+++ Data supplied +++

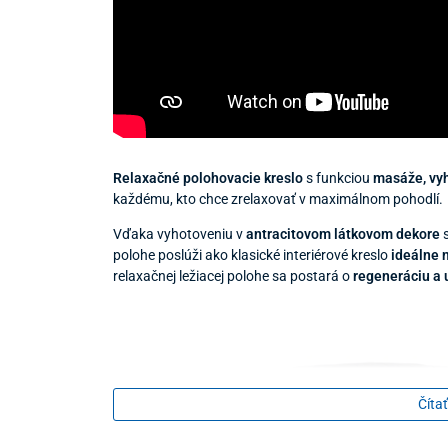
Relaxačné polohovacie kreslo
s funkciou
masáže, vyh
každému, kto chce zrelaxovať v maximálnom pohodlí.
Vďaka vyhotoveniu v
antracitovom látkovom dekore
s
polohe poslúži ako klasické interiérové kreslo
ideálne 
relaxačnej ležiacej polohe sa postará o
regeneráciu a 
Čítať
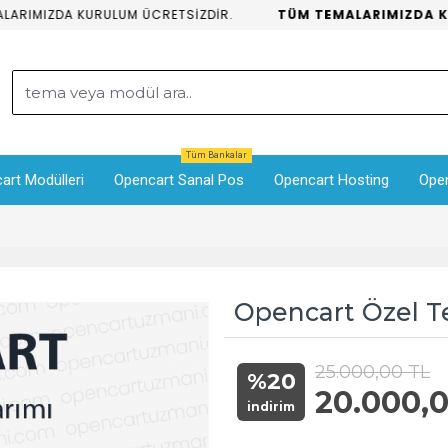
RIMIZDA KURULUM ÜCRETSİZDİR.
TÜM TEMALARIMIZDA KUR
Tüm Bankalar
art Modülleri
Opencart Sanal Pos
Opencart Hosting
Ope
Opencart Özel T
25.000,00 TL
%20
20.000,
indirim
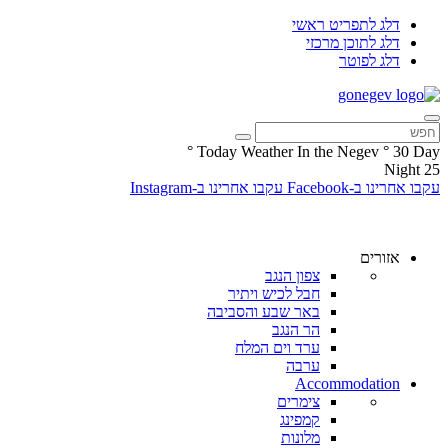
דלג לתפריט ראשי
דלג לתוכן מרכזי
דלג לפוטר
°
Today Weather In the Negev
°
30
Day
Night
25
עקבו אחרינו ב-Facebook
עקבו אחרינו ב-Instagram
אזורים
צפון הנגב
חבל לכיש ויתיר
באר שבע והסביבה
הר הנגב
ערד וים המלח
ערבה
Accommodation
צימרים
קמפינג
מלונות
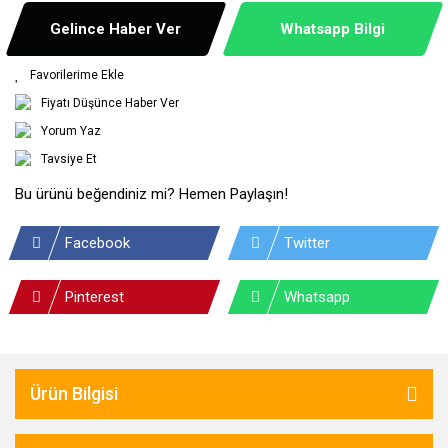
Gelince Haber Ver
Whatsapp Bilgi
Fiyatı Düşünce Haber Ver
Yorum Yaz
Tavsiye Et
Bu ürünü beğendiniz mi? Hemen Paylaşın!
Facebook
Twitter
Pinterest
Whatsapp
Ürün Bilgisi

+++

#### Task item:
The entries are to be written out in full and exactly, apart from the pictures.

#### Solution:
Relaxačné polohovacie kreslo
s funkciou
masáže, vyh
každému, kto chce zrelaxovať v maximálnom pohodlí.
Vďaka vyhotoveniu v
antracitovom látkovom dekore
s
polohe poslúži ako klasické interiérové kreslo
ideálne 
relaxačnej ležiacej polohe sa postará o
regeneráciu a 
Čítať
RIMIZDA KURULUM ÜCRETSİZDİR.
TÜM TEMALARIMIZDA KUR
Tüm Bankalar
art Modülleri
Opencart Sanal Pos
Opencart Hosting
Ope
Opencart Özel T
25.000,00 TL
%20
20.000,
indirim
דלג לתפריט ראשי
דלג לתוכן מרכזי
דלג לפוטר
°
Today Weather In the Negev
°
30
Day
Night
25
עקבו אחרינו ב-Facebook
עקבו אחרינו ב-Instagram
אזורים
צפון הנגב
חבל לכיש ויתיר
באר שבע והסביבה
הר הנגב
ערד וים המלח
ערבה
Accommodation
צימרים
קמפינג
מלונות
Gelince Haber Ver
Whatsapp Bilgi
Fiyatı Düşünce Haber Ver
Yorum Yaz
Tavsiye Et
Bu ürünü beğendiniz mi? Hemen Paylaşın!
Facebook
Twitter
Pinterest
Whatsapp
Ürün Bilgisi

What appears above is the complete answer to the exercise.